İkincisi, bu anlaşma ile AB, tarihin daha önceki dönemlerinde de görülen, tarihin büyük göçlerinden birinin, kapitalizmin büyük krizinin Afrika ve Asya’da yarattığı büyük göç dalgasının ve AB destekli ABD’nin Afganistan’da, Irak’ta yaptığı işgallerinin yarattığı göçü, Türkiye’ye yöneltmeye ve orada tutmaya çalışmaktadır.

Bu anlaşma ile AB, o ülkelere ve o insanlara bir mesaj vermektedir: “Artık bana gelemezsiniz, gelirseniz sizi ya kendi ülkenize, beceremezsem Türkiye’ye gönderirim.”

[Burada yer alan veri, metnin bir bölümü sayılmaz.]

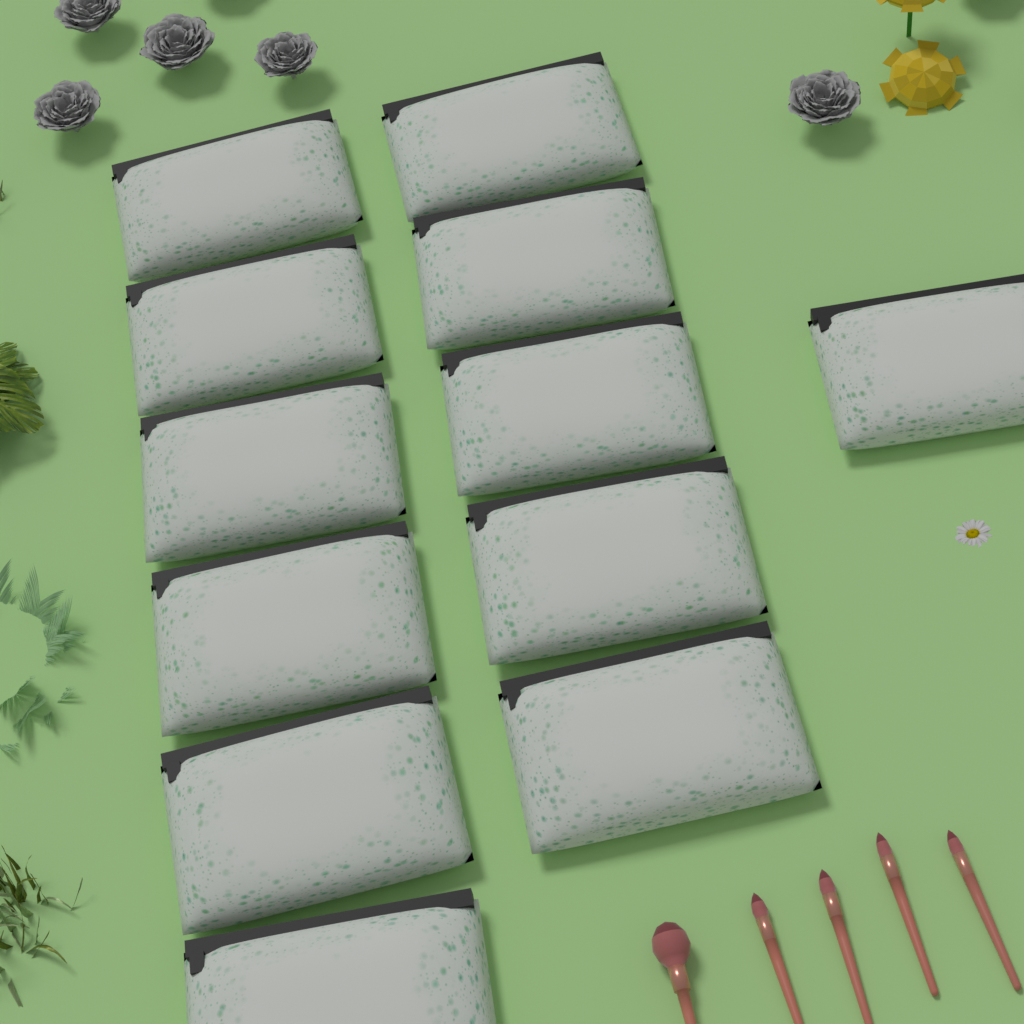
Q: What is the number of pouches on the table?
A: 12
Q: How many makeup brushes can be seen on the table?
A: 5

Peki, bu mesaj o göçmenler için de aynı anlama mı gelecek?
Hayır tam tersine... Göçmenler için şu anlama gelecek: “AB’ye gidemesem bile Türkiye’ye giderim ve Türkiye’de kendi ülkemden daha iyi koşullarda yaşarım. Hem bir fırsatını bulursam AB’ye de kaçarım.”

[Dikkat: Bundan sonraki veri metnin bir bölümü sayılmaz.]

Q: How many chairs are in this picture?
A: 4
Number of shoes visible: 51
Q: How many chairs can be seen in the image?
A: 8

Anlaşma, dünyanın değişik yerlerinde sömürülen ve başka bir yerde daha iyi yaşama umudu besleyerek ülkesini terk edip göçmen durumuna düşen insanları, Türkiye’ye yöneltecektir.

AKP, Türkiye’yi “dünya devleti yaptık” diyen övünüyordu.
İronik olan o ya da o yaman çelişki işte burada... Bu anlaşmayla Türkiye, evet, gerçekten bir “dünya devleti” olacak çünkü dünyanın yetmiş iki milleti Türkiye’ye göç edip Türkiye’de göçmen olarak yaşayacak!

Son sözünüz...
Tarihe kaydetmek için söylüyorum: Birinci Dünya Savaşı’ndan sonra bütün dünyadan Avrupa’ya göç artmıştı ve o göçmenlerin hepsi hastalıklarıyla Avrupa’ya gidiyordu. Avrupa da, Türkiye’yi bir karantina üssü olarak kullanmak istiyordu. Bu anlaşma 100 yıl sonra Türkiye’yi Avrupa’nın karantina merkezi haline getirecek.